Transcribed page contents
# # # #

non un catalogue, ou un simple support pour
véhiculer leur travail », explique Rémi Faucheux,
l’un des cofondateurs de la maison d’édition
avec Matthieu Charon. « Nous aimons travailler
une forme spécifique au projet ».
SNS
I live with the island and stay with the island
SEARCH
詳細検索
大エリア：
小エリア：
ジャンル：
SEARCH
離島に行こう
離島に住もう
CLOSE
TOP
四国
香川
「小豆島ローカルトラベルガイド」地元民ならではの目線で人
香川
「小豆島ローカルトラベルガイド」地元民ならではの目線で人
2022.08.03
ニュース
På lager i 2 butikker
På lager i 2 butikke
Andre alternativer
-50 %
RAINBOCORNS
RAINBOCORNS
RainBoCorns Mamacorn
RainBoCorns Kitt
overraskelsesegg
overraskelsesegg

# # # #

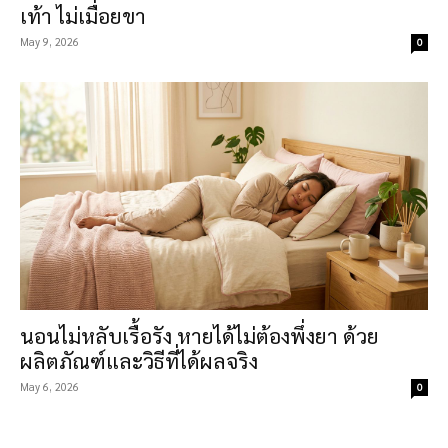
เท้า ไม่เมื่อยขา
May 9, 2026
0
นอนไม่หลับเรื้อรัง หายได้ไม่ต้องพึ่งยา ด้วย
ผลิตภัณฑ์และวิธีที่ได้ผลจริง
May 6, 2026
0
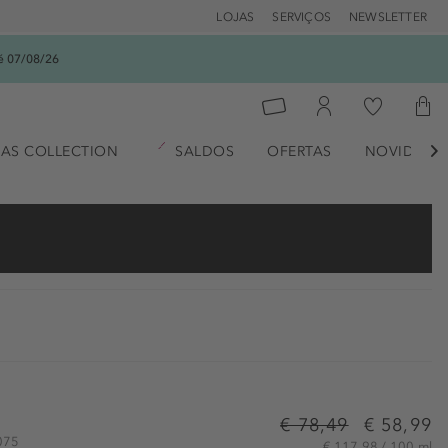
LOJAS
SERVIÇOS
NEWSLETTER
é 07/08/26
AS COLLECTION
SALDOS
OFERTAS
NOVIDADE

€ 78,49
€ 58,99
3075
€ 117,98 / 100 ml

# # # #

ASSIGNED TASK -> Wherever the string "lager" occurs in the entries, copy that whole line.

ANSWER BOX ->
På lager i 2 butikker
På lager i 2 butikke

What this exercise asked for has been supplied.